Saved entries

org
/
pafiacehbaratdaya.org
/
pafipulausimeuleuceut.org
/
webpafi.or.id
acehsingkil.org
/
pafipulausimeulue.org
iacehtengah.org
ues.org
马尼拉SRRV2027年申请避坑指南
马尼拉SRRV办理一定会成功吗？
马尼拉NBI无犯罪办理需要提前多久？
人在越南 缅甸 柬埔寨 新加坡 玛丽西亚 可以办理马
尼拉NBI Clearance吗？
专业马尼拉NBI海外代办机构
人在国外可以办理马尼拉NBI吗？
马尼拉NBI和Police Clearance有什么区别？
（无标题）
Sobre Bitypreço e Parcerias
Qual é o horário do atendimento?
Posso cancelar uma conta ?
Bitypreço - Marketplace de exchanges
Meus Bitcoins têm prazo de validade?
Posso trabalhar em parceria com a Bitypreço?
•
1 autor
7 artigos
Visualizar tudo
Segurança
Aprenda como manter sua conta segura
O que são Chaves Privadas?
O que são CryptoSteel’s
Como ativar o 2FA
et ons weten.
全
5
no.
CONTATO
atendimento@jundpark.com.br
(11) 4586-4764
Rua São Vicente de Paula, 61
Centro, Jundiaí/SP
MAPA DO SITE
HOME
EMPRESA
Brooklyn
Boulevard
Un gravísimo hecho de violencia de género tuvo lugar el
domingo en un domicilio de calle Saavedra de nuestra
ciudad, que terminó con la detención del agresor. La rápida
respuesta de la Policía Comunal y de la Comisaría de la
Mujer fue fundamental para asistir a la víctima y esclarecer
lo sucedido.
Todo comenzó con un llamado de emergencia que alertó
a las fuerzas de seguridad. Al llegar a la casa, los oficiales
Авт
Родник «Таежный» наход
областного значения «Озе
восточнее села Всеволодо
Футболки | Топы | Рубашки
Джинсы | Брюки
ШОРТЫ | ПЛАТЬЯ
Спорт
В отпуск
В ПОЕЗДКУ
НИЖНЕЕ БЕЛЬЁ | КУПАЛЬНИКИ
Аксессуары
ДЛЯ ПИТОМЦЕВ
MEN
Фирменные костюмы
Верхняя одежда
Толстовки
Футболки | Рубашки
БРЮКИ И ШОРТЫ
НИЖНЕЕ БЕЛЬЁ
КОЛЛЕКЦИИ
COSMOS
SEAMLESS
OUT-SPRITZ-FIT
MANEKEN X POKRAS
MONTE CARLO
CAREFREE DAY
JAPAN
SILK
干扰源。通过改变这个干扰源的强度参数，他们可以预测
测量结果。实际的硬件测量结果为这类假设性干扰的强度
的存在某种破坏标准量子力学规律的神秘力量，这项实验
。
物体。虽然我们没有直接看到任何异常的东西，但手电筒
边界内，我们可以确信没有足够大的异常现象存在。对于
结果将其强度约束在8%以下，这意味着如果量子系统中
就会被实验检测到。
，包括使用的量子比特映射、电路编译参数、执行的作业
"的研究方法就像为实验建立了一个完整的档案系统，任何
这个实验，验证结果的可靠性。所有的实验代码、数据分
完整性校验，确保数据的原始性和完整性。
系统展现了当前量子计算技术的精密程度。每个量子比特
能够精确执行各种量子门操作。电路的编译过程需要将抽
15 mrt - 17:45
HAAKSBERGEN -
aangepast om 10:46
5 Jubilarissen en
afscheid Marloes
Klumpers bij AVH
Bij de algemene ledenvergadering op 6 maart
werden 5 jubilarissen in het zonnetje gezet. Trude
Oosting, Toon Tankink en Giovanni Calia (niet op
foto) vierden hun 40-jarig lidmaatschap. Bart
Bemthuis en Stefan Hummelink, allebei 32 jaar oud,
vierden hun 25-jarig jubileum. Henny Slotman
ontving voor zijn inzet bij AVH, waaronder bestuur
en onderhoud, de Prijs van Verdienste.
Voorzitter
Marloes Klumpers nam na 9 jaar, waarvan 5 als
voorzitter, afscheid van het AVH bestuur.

What you should do
Update the rows by changing every "Bitypreço" to "BityPreço" and keeping all other text unchanged.

Solution for this problem
org
/
pafiacehbaratdaya.org
/
pafipulausimeuleuceut.org
/
webpafi.or.id
acehsingkil.org
/
pafipulausimeulue.org
iacehtengah.org
ues.org
马尼拉SRRV2027年申请避坑指南
马尼拉SRRV办理一定会成功吗？
马尼拉NBI无犯罪办理需要提前多久？
人在越南 缅甸 柬埔寨 新加坡 玛丽西亚 可以办理马
尼拉NBI Clearance吗？
专业马尼拉NBI海外代办机构
人在国外可以办理马尼拉NBI吗？
马尼拉NBI和Police Clearance有什么区别？
（无标题）
Sobre BityPreço e Parcerias
Qual é o horário do atendimento?
Posso cancelar uma conta ?
BityPreço - Marketplace de exchanges
Meus Bitcoins têm prazo de validade?
Posso trabalhar em parceria com a BityPreço?
•
1 autor
7 artigos
Visualizar tudo
Segurança
Aprenda como manter sua conta segura
O que são Chaves Privadas?
O que são CryptoSteel’s
Como ativar o 2FA
et ons weten.
全
5
no.
CONTATO
atendimento@jundpark.com.br
(11) 4586-4764
Rua São Vicente de Paula, 61
Centro, Jundiaí/SP
MAPA DO SITE
HOME
EMPRESA
Brooklyn
Boulevard
Un gravísimo hecho de violencia de género tuvo lugar el
domingo en un domicilio de calle Saavedra de nuestra
ciudad, que terminó con la detención del agresor. La rápida
respuesta de la Policía Comunal y de la Comisaría de la
Mujer fue fundamental para asistir a la víctima y esclarecer
lo sucedido.
Todo comenzó con un llamado de emergencia que alertó
a las fuerzas de seguridad. Al llegar a la casa, los oficiales
Авт
Родник «Таежный» наход
областного значения «Озе
восточнее села Всеволодо
Футболки | Топы | Рубашки
Джинсы | Брюки
ШОРТЫ | ПЛАТЬЯ
Спорт
В отпуск
В ПОЕЗДКУ
НИЖНЕЕ БЕЛЬЁ | КУПАЛЬНИКИ
Аксессуары
ДЛЯ ПИТОМЦЕВ
MEN
Фирменные костюмы
Верхняя одежда
Толстовки
Футболки | Рубашки
БРЮКИ И ШОРТЫ
НИЖНЕЕ БЕЛЬЁ
КОЛЛЕКЦИИ
COSMOS
SEAMLESS
OUT-SPRITZ-FIT
MANEKEN X POKRAS
MONTE CARLO
CAREFREE DAY
JAPAN
SILK
干扰源。通过改变这个干扰源的强度参数，他们可以预测
测量结果。实际的硬件测量结果为这类假设性干扰的强度
的存在某种破坏标准量子力学规律的神秘力量，这项实验
。
物体。虽然我们没有直接看到任何异常的东西，但手电筒
边界内，我们可以确信没有足够大的异常现象存在。对于
结果将其强度约束在8%以下，这意味着如果量子系统中
就会被实验检测到。
，包括使用的量子比特映射、电路编译参数、执行的作业
"的研究方法就像为实验建立了一个完整的档案系统，任何
这个实验，验证结果的可靠性。所有的实验代码、数据分
完整性校验，确保数据的原始性和完整性。
系统展现了当前量子计算技术的精密程度。每个量子比特
能够精确执行各种量子门操作。电路的编译过程需要将抽
15 mrt - 17:45
HAAKSBERGEN -
aangepast om 10:46
5 Jubilarissen en
afscheid Marloes
Klumpers bij AVH
Bij de algemene ledenvergadering op 6 maart
werden 5 jubilarissen in het zonnetje gezet. Trude
Oosting, Toon Tankink en Giovanni Calia (niet op
foto) vierden hun 40-jarig lidmaatschap. Bart
Bemthuis en Stefan Hummelink, allebei 32 jaar oud,
vierden hun 25-jarig jubileum. Henny Slotman
ontving voor zijn inzet bij AVH, waaronder bestuur
en onderhoud, de Prijs van Verdienste.
Voorzitter
Marloes Klumpers nam na 9 jaar, waarvan 5 als
voorzitter, afscheid van het AVH bestuur.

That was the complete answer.